ミューズの声聞こゆ

なごみと素敵を探して
In search of lovable

このたびの東日本大震災で被災された多くの皆様へ、謹んでお見舞い申し上げます。

大震災直後から、たくさんの支援を全国から賜りましたこと、職員一同心より感謝申し上げます。 また、私たちと共にあって、懸命に復興に取り組んでいらっしゃる関係者の方々に対しても厚く感謝申し上げます。

千本ノック

2019年03月15日 | シェイクスピア

 施設の駐車場で車止めにつまづいて、盛大に転んでしまった。

メガネがどこかへ飛んで行き、周囲を見回そうにもぼやけてよく見えない。

ともあれ、誰が見ているかわからないので早く起き上がらないと。

「大丈夫?」

後ろから声がした。

ざしき童子だ。

僕が困った時に現れるのはありがたいけれど、よりによってこんな状況を目撃されるなんて、とさすがに少しいまいましく思えた。

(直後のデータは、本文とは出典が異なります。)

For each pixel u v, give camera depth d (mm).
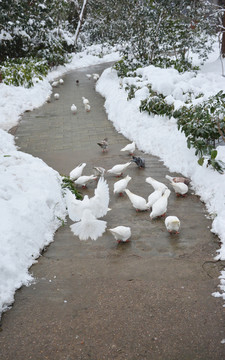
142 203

僕はやけになり、アスファルトの上にごろんと横になって大声を上げた。

どうにもこうにも、うまく行かなくて、いやになった。

もう、全部放り出したい。

見上げると、青い空の隅に彼女の顔があった。

スカートからはすらりと長い足が伸びている。

「そんな投げやりなことを言わないの。

それに、どうせ叫ぶなら、好きなシェイクスピアでも吟じたら?」

それはいい、と思った。

「馬をくれ!国をやる!」(リチャード三世)

「もう一度!」

「馬をくれ!国をやる!」

「次!」

「生きるべきか、死ぬべきか、それが問題だ!」(ハムレット)

「次!」

「マクベスは眠りを殺した!」

「もっと!」

「落ちめになったと悟るのは、自分で落ちたなと感ずるより早く、他人の目がそれと教えてくれるのだ!」(トロイラスとクレシダ)

「そのとおりね!」

「『今が最悪』と言える間は、最悪ではない!」(リア王)

「ホント、そのとおり!」

「お気をつけなさい、将軍、嫉妬というやつに。

こいつは緑色の目をした怪物で、人の心を餌食とし、それをもてあそぶのです!」(オセロー)

涙と鼻水と、降ってきた自分のつばでひどく汚れた顔をハンカチで拭くと、僕はゆっくり転がって、額を彼女の靴のつま先に載せた。

「―われわれはかつて真夜中の鐘を聞いたものですな、シャロー君、、、。」(ヘンリー四世第二部)

くすくすと笑い声が頭上から聞こえた。

「落ち着いた?」

「、、、ええ。でも、『弱き者よ、汝の名は女なり』って言うけれど、違いますね。くやしいので、このまま上を向こうかな。」

キャッと声を上げてざしき童子は飛びのき、僕は額を地面に打ち付けるはめになった。